41st Mayor of Veliko Tarnovo
- In office 1999 – October 23, 2011
- Preceded by: Dragni Dragnev
- Succeeded by: Daniel Panov

Personal details
- Born: 26 March 1955 (age 71) Veliko Tarnovo, Bulgaria
- Party: SDS
- Alma mater: Medical University, Sofia

= Rumen Rashev =

Bulgarian politician

Rumen Georgiev Rashev (Bulgarian: Румен Георгиев Рашев; born 26 March 1955) is a Bulgarian politician of the Union of Democratic Forces (Bulgaria) who was the mayor of Veliko Tarnovo between 1999 and 2011. He worked as a doctor in Stefan Cherkezov hospital from 1981 to 1997. He is a member of the Freemasonry community.

== Biography ==
Rumen Rashev is born 26 March 1955 in Veliko Tarnovo. He graduated the Medical University in Sofia.

=== Political career ===
In the period from 1997 to 1998 he was the district governor of Lovech Province. At that time, Veliko Tarnovo was still part of the Lovech region. On February 1, 1999, Veliko Tarnovo became a province and Rashev became the governor of the new district.

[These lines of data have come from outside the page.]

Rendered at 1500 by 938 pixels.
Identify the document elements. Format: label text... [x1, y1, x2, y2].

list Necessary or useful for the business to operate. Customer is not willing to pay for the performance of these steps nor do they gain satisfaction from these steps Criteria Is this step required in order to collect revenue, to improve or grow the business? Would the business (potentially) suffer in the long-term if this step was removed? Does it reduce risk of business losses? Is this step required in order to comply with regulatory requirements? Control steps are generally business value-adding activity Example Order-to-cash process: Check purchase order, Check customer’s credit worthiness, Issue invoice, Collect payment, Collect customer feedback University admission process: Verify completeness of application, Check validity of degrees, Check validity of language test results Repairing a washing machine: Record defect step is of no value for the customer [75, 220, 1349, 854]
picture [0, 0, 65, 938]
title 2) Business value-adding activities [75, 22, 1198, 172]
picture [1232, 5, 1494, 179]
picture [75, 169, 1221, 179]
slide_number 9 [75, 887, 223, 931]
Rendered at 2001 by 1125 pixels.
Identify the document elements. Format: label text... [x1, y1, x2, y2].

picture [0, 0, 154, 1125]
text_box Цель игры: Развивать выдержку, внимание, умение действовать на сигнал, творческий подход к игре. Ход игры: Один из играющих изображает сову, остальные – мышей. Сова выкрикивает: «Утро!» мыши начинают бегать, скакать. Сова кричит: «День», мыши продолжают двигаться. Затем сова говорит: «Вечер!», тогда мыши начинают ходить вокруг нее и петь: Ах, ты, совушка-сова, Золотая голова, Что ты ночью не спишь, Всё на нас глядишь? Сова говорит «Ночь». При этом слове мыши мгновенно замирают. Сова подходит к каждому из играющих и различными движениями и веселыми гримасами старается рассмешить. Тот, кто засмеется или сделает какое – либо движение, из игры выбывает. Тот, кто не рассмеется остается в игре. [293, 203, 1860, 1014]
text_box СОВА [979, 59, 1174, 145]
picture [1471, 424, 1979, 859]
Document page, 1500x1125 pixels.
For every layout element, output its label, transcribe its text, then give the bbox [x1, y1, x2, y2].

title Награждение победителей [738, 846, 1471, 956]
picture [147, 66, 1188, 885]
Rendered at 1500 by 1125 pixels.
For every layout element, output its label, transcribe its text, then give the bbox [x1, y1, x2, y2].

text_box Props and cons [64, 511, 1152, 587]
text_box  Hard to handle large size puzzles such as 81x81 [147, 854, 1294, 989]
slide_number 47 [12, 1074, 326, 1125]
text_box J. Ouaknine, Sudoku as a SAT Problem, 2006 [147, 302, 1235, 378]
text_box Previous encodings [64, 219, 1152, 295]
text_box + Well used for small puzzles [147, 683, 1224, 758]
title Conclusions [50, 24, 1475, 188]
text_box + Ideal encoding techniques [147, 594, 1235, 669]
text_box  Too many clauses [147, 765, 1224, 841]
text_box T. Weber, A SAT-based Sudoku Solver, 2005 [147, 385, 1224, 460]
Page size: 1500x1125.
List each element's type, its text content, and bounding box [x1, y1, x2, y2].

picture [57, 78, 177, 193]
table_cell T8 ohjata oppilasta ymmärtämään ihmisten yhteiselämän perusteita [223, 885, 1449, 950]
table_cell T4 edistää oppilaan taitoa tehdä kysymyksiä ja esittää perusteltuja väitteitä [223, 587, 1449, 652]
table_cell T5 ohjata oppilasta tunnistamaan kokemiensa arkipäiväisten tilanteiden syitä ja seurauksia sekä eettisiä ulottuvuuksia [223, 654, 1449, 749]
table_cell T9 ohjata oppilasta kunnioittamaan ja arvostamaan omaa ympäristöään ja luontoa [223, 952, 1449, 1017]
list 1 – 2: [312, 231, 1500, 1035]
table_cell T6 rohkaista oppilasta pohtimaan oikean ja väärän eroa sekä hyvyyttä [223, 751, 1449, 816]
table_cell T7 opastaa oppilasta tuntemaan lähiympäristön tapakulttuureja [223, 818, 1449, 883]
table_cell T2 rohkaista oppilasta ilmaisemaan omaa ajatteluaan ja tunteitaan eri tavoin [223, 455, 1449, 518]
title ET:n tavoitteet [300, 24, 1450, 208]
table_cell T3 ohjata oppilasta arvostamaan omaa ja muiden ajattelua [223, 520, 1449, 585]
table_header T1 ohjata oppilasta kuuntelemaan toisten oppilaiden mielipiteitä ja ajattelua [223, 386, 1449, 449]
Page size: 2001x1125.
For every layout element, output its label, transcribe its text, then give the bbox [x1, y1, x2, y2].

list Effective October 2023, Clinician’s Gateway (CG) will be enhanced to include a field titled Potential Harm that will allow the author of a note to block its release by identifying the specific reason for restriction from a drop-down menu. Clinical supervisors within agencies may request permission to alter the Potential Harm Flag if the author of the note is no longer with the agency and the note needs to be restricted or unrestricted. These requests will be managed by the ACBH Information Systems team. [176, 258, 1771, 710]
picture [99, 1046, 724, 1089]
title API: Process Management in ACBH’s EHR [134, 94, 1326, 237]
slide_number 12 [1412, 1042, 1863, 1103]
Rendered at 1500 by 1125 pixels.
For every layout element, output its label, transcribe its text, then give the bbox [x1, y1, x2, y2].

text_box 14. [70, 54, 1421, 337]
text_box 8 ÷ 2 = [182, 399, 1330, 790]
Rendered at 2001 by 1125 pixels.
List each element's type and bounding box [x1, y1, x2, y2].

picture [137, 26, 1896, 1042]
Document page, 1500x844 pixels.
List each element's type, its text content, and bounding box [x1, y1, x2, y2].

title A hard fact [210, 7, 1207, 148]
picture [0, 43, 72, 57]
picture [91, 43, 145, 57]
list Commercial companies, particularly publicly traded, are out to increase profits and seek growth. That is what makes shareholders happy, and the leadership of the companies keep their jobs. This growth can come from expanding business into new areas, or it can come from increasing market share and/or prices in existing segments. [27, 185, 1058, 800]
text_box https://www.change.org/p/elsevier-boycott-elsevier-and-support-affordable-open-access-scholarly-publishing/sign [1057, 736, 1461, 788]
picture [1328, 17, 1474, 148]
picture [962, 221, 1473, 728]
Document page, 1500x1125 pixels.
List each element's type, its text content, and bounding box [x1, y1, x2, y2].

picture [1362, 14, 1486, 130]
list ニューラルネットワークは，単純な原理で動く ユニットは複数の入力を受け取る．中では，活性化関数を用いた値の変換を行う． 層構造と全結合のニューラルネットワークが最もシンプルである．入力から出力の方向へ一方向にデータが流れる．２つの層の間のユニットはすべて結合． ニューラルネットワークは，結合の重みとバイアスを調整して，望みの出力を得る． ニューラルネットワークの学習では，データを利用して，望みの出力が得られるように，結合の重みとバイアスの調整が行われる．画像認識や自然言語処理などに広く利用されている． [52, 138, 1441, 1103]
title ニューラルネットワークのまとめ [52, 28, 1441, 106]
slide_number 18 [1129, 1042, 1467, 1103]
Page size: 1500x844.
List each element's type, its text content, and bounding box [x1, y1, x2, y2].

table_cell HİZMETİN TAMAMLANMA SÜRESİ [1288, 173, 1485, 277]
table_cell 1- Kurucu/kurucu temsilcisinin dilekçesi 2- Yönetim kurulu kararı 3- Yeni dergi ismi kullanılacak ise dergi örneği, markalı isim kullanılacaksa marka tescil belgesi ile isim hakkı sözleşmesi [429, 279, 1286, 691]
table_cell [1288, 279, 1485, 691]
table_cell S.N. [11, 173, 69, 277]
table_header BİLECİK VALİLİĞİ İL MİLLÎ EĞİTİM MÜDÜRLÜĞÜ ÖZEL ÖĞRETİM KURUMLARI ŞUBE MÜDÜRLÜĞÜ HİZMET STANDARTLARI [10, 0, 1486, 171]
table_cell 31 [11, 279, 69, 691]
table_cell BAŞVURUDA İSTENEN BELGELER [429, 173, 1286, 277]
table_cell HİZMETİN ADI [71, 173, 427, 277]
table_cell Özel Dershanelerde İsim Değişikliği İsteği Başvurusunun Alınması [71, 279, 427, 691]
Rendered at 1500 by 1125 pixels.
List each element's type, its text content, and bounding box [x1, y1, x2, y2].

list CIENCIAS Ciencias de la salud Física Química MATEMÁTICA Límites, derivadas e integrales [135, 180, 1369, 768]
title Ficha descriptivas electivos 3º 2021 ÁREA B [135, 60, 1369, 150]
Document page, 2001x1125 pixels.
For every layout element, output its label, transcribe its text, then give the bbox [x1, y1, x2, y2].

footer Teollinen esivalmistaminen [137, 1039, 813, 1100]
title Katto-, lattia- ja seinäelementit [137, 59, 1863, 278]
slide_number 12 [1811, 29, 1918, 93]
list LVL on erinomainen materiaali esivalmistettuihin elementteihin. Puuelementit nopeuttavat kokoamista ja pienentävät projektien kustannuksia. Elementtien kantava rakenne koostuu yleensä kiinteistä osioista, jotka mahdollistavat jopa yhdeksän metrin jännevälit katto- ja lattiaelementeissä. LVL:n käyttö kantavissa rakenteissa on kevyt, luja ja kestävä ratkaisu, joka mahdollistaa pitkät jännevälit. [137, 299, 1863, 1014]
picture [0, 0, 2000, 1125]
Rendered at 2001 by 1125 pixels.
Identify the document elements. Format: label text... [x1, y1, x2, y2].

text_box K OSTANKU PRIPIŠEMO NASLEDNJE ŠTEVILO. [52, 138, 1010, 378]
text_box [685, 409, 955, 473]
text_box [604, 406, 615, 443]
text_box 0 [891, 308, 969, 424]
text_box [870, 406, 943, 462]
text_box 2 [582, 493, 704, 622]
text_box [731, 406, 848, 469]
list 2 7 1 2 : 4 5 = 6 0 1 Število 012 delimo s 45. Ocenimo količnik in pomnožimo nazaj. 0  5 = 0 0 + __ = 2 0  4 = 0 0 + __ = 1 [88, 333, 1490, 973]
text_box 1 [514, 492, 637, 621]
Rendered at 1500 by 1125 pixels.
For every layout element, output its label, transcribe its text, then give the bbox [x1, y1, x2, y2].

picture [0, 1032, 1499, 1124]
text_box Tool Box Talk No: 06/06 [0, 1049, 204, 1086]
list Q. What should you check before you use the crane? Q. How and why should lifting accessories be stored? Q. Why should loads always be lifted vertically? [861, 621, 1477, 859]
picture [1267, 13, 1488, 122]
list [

==== Mayor of Veliko Tarnovo ====
In 1999, Rashev became the mayor of Veliko Tarnovo. In 2003 he won a second term, and in 2007 he has been re-elected mayor for the third time.

== Litigation ==
In March 2012, the Veliko Tarnovo Court of Appeal sentenced him to three years in prison. In May 2012, the case was returned for reconsideration by the Supreme Court of Cassation, which sharply criticized the appellate court for politically motivated bias. In October 2013, the Plovdiv Court of Appeals again issued a conviction against Rashev, serving a suspended sentence of 2 years.